Sunday, May 30, 2021

The Sot-Weed Factor


The Sot-Weed Factor
by John Barth
read: 2021
Time 100 Novels

This was a long, weird one. It was an entertaining read, and amusing at times with the distortions of historical events (like the "John Smith journals"). Some of the weird sex stuff, I dunno, I coulda done without.

Sunday, May 9, 2021

Do Androids Dream of Electric Sheep?


  
Do Androids Dream of Electric Sheep?
by Philip K. Dick
read: circa 2000
Guardian 1000 Novels

I read this back in college, but I had occasion to re-watch the movie adaptation (Blade Runner) again recently, as well as the belated sequel Blade Runner 2049. The latter movie got into the Dick-esque reality-bending mind-screwiness more than the former. 

Tuesday, March 16, 2021

Herzog

 


Herzog
by Saul Bellow
read: 2021
Time 100 NovelsGuardian 1000 Novels

I got a sinking feeling about 2/3 of the way through that this was going to wind up being really dark. Instead it was sort of like The Corrections - more about a gradual realization than a big dramatic event.

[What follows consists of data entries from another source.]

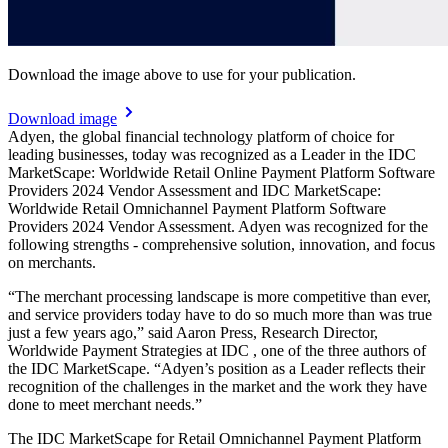
Download the image above to use for your publication.
Download image
Adyen, the global financial technology platform of choice for
leading businesses, today was recognized as a Leader in the IDC
MarketScape: Worldwide Retail Online Payment Platform Software
Providers 2024 Vendor Assessment and IDC MarketScape:
Worldwide Retail Omnichannel Payment Platform Software
Providers 2024 Vendor Assessment. Adyen was recognized for the
following strengths - comprehensive solution, innovation, and focus
on merchants.
“The merchant processing landscape is more competitive than ever,
and service providers today have to do so much more than was true
just a few years ago,” said Aaron Press, Research Director,
Worldwide Payment Strategies at IDC , one of the three authors of
the IDC MarketScape. “Adyen’s position as a Leader reflects their
recognition of the challenges in the market and the work they have
done to meet merchant needs.”
The IDC MarketScape for Retail Omnichannel Payment Platform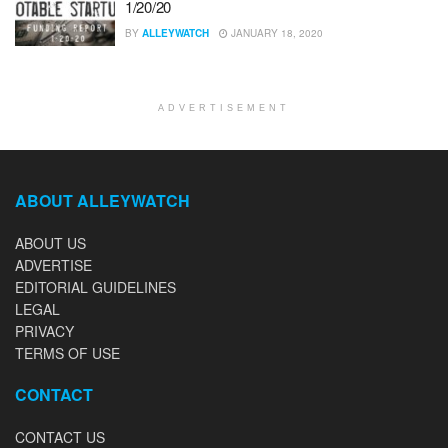
1/20/20
BY
ALLEYWATCH
JANUARY 18, 2020
ADVERTISEMENT
ABOUT ALLEYWATCH
ABOUT US
ADVERTISE
EDITORIAL GUIDELINES
LEGAL
PRIVACY
TERMS OF USE
CONTACT
CONTACT US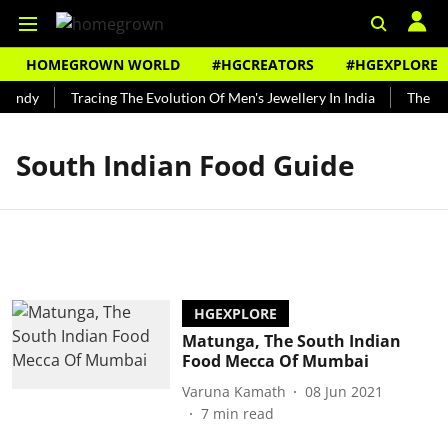
HOMEGROWN WORLD
#HGCREATORS
#HGEXPLORE
Bundy
Tracing The Evolution Of Men's Jewellery In India
The His
South Indian Food Guide
HGEXPLORE
Matunga, The South Indian
Food Mecca Of Mumbai
Varuna Kamath
08 Jun 2021
7
min read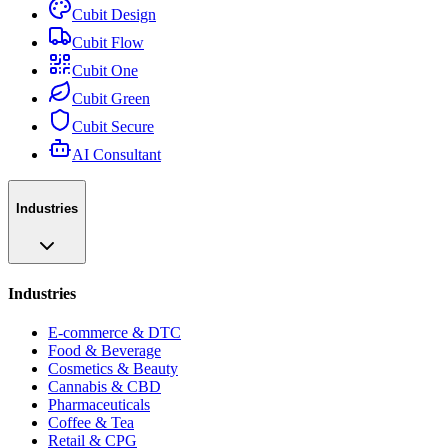
Cubit Design
Cubit Flow
Cubit One
Cubit Green
Cubit Secure
AI Consultant
Industries
Industries
E-commerce & DTC
Food & Beverage
Cosmetics & Beauty
Cannabis & CBD
Pharmaceuticals
Coffee & Tea
Retail & CPG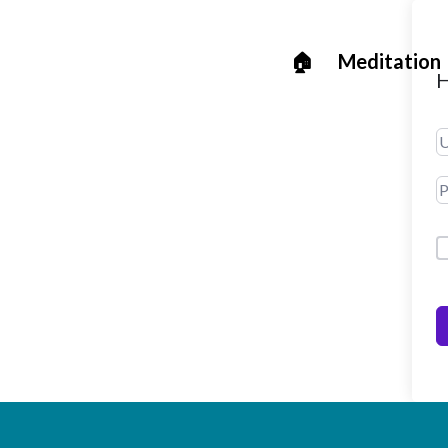
🏠
Meditation
H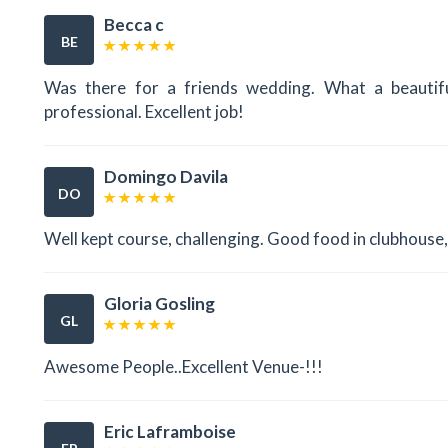
Becca c
BE
Was there for a friends wedding. What a beautif
professional. Excellent job!
Domingo Davila
DO
Well kept course, challenging. Good food in clubhouse, f
Gloria Gosling
GL
Awesome People..Excellent Venue-!!!
Eric Laframboise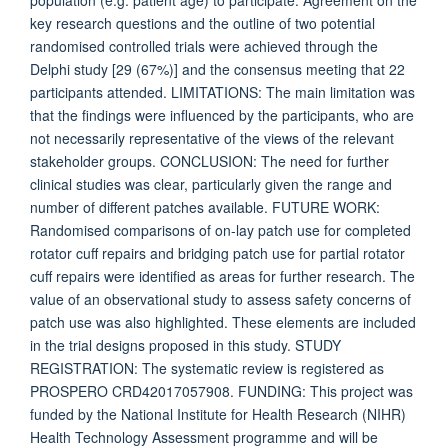
population (e.g. patient age) to participate. Agreement on the
key research questions and the outline of two potential
randomised controlled trials were achieved through the
Delphi study [29 (67%)] and the consensus meeting that 22
participants attended. LIMITATIONS: The main limitation was
that the findings were influenced by the participants, who are
not necessarily representative of the views of the relevant
stakeholder groups. CONCLUSION: The need for further
clinical studies was clear, particularly given the range and
number of different patches available. FUTURE WORK:
Randomised comparisons of on-lay patch use for completed
rotator cuff repairs and bridging patch use for partial rotator
cuff repairs were identified as areas for further research. The
value of an observational study to assess safety concerns of
patch use was also highlighted. These elements are included
in the trial designs proposed in this study. STUDY
REGISTRATION: The systematic review is registered as
PROSPERO CRD42017057908. FUNDING: This project was
funded by the National Institute for Health Research (NIHR)
Health Technology Assessment programme and will be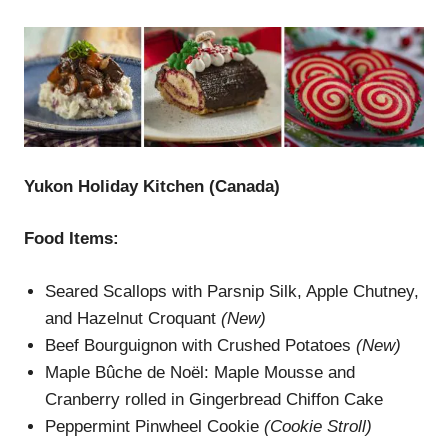
Yukon Holiday Kitchen (Canada)
Food Items:
Seared Scallops with Parsnip Silk, Apple Chutney,
and Hazelnut Croquant
(New)
Beef Bourguignon with Crushed Potatoes
(New)
Maple Bûche de Noël: Maple Mousse and
Cranberry rolled in Gingerbread Chiffon Cake
Peppermint Pinwheel Cookie
(
Cookie Stroll
)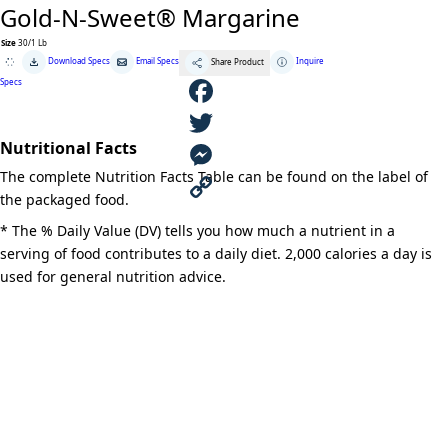
Gold-N-Sweet® Margarine
Size
30/1 Lb
Gold-
Download Specs
Email Specs
Inquire
Share Product
N-
Sweet®
Specs
Margarine
quantity
F
Nutritional Facts
a
T
The complete Nutrition Facts Table can be found on the label of
c
w
M
the packaged food.
e
i
e
C
* The % Daily Value (DV) tells you how much a nutrient in a
serving of food contributes to a daily diet. 2,000 calories a day is
b
t
s
o
used for general nutrition advice.
o
t
s
p
o
e
e
y
k
r
n
L
g
i
e
n
r
k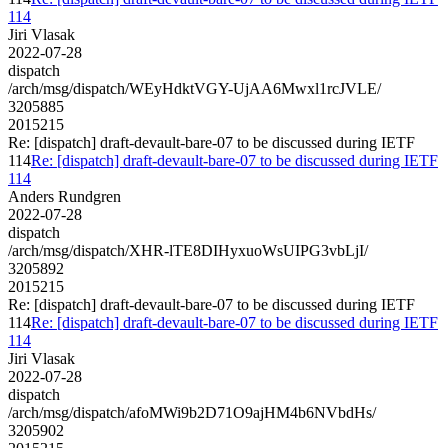
114
Jiri Vlasak
2022-07-28
dispatch
/arch/msg/dispatch/WEyHdktVGY-UjAA6Mwxl1rcJVLE/
3205885
2015215
Re: [dispatch] draft-devault-bare-07 to be discussed during IETF
114
Re: [dispatch] draft-devault-bare-07 to be discussed during IETF
114
Anders Rundgren
2022-07-28
dispatch
/arch/msg/dispatch/XHR-lTE8DIHyxuoWsUIPG3vbLjI/
3205892
2015215
Re: [dispatch] draft-devault-bare-07 to be discussed during IETF
114
Re: [dispatch] draft-devault-bare-07 to be discussed during IETF
114
Jiri Vlasak
2022-07-28
dispatch
/arch/msg/dispatch/afoMWi9b2D71O9ajHM4b6NVbdHs/
3205902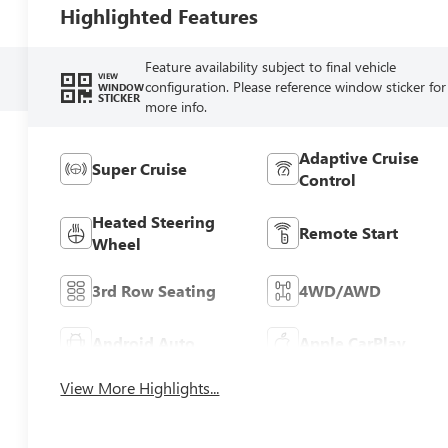
Highlighted Features
Feature availability subject to final vehicle
VIEW
configuration. Please reference window sticker for
WINDOW
STICKER
more info.
Adaptive Cruise
Super Cruise
Control
Heated Steering
Remote Start
Wheel
3rd Row Seating
4WD/AWD
Android Auto
Apple CarPlay
View More Highlights...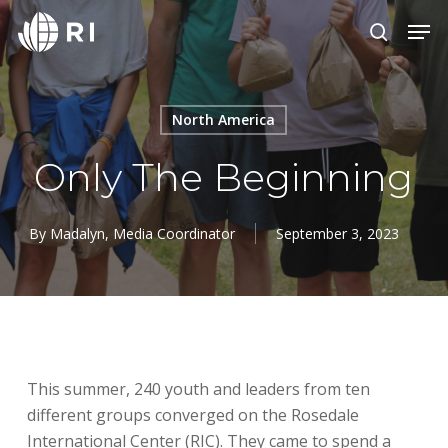
Skip
Menu
Men
to
search
main
content
North America
Only The Beginning
By
Madalyn, Media Coordinator
September 3, 2023
This summer, 240 youth and leaders from ten
different groups converged on the Rosedale
International Center (RIC). They came to spend a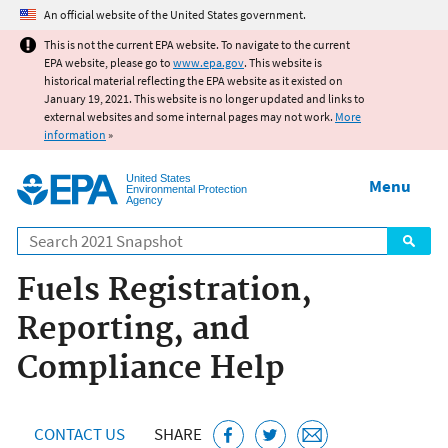
Jump to main content
An official website of the United States government.
This is not the current EPA website. To navigate to the current
EPA website, please go to
www.epa.gov
. This website is
historical material reflecting the EPA website as it existed on
January 19, 2021. This website is no longer updated and links to
external websites and some internal pages may not work.
More
information
»
United States
Menu
Environmental Protection
Agency
Search
Fuels Registration,
Reporting, and
Compliance Help
CONTACT US
SHARE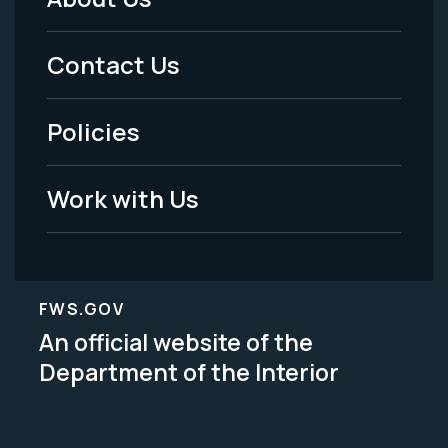
Footer
Menu
Contact Us
-
Policies
Legal
Work with Us
FWS.GOV
An official website of the
Department of the Interior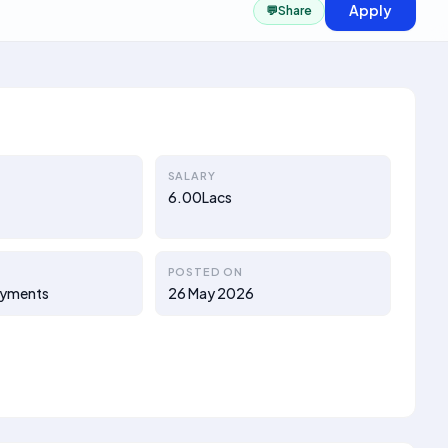
Apply
💬
Share
SALARY
6.00Lacs
POSTED ON
ayments
26 May 2026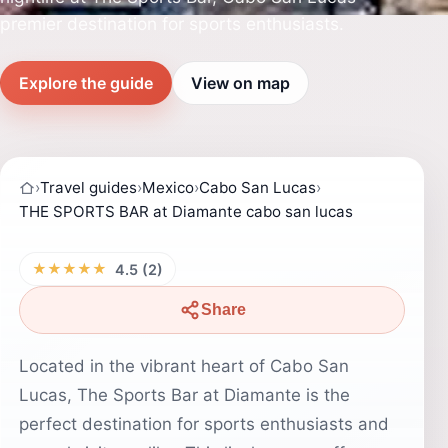
premier destination for sports enthusiasts.
Explore the guide
View on map
›
Travel guides
›
Mexico
›
Cabo San Lucas
›
THE SPORTS BAR at Diamante cabo san lucas
★★★★★
4.5 (2)
Share
Located in the vibrant heart of Cabo San
Lucas, The Sports Bar at Diamante is the
perfect destination for sports enthusiasts and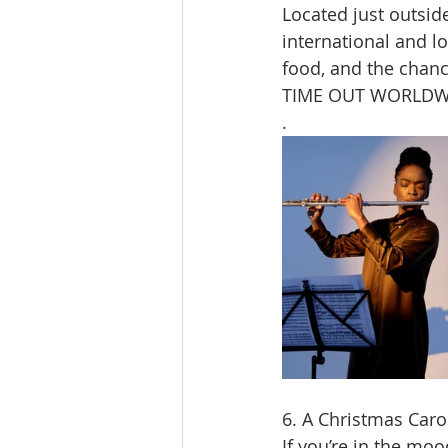
Located just outsid
international and lo
food, and the chanc
TIME OUT WORLDW
.
6. A Christmas Caro
If you’re in the moo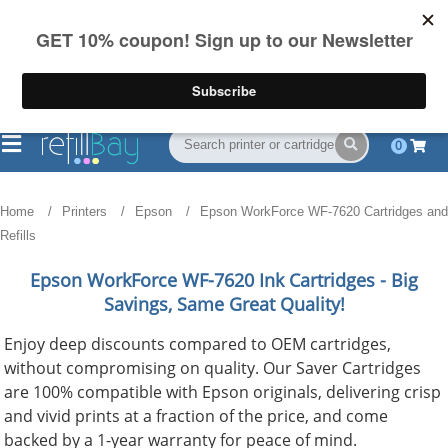
FREE Shipping
(844) 834-2229
on US orders over $55
0
Home
Printers
Epson
Epson WorkForce WF-7620 Cartridges and
Refills
Epson WorkForce WF-7620
Ink Cartridges - Big
Savings, Same Great Quality!
Enjoy deep discounts compared to OEM cartridges,
without compromising on quality. Our Saver Cartridges
are 100% compatible with Epson originals, delivering crisp
and vivid prints at a fraction of the price, and come
backed by a 1-year warranty for peace of mind.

Would it have had deeper meaning for me if I had enough of a background in philosophy to appreciate a lot of the references that the titular Moses Herzog, an academic, makes? Maybe.

Sunday, December 27, 2020

Rabbit, Run

  

Rabbit, Run
by John Updike
read: 2020
Time 100 NovelsGuardian 1000 Novels

The canon of English-language literature is heavy on white dudes, and Rabbit, Run is one of the more white-dude-ier. Protagonist Harry "Rabbit" Angstrom is married, with a good job, a son, and a baby on the way, but he's not happy, or something, so he just up and leaves. Is that compelling? Or is Rabbit just kind of an ass?

Saturday, December 19, 2020

This Book Is Full of Spiders

 


This Book Is Full of Spiders
by David Wong
read: 2020

The sequel to John Dies at the End, This Book Is Full of Spiders has a more linear plot. There's still the combination of humor and horror present in the first book, but it loses a little bit of the madness of the original, where weird stuff came from everywhere unpredictably. But when I think about it, it's still pretty insane.

Tuesday, December 1, 2020

Brideshead Revisted

 

Brideshead Revisited
by Evelyn Waugh
read: 2020
Time 100 NovelsModern Library #80

I've read plenty of books with a protagonist of dubious moral quality: The Ginger Man, Money, and Under the Net come to mind. At first blush, Charles Ryder doesn't dabble in nearly the same level of depravity as the main characters of those works. Yes, he spends much of the novel's first half drunk and spending too much money, and the latter half of the book involves his adultery, but he's functional, prosperous, and well-liked.

The novel's ending makes clear that Charles has something missing, however. He's an avowed atheist and openly mocks the Catholic faith of the Flyte family. But the Flytes, who are on the surface even more flawed than Charles, find some redemption in their faith. Julia essentially commits the same sins as Charles (they have an affair) but she finds purpose in service through Catholicism. Sebastian, long lost abroad in alcoholism, finds some kind of symbiotic relationship with the church in North Africa. Even the physical chapel at Brideshead itself, long shuttered after the family matriarch's death, re-emerges in wartime. Charles will receive no such redemption, and by the novel's end, he knows it.

Sunday, October 4, 2020

The Power and the Glory

 

The Power and the Glory
by Graham Greene
read: 2020
Time 100 NovelsGuardian 1000 Novels

The Heart of the Matter was about Henry Scobie's gradual betrayal of nearly everything he holds dear, and Greene puts similar themes on display in The Power and the Glory. The novel follows a priest in Mexico on the run from a government suppressing the Catholic faith. He loses all the trappings of his office as he goes. A drunkard who once sired a daughter, the priest has crossed almost every line that exists. Despite that, he cannot give up his faith. He refuses to, like Padre Jose, take a wife and renounce the church, and he continues to put himself in danger by practicing his religion when he has the opportunity to flee to safer pastures. He's weak for his failings, but there's a kernel of resolve there too, or at least stubbornness.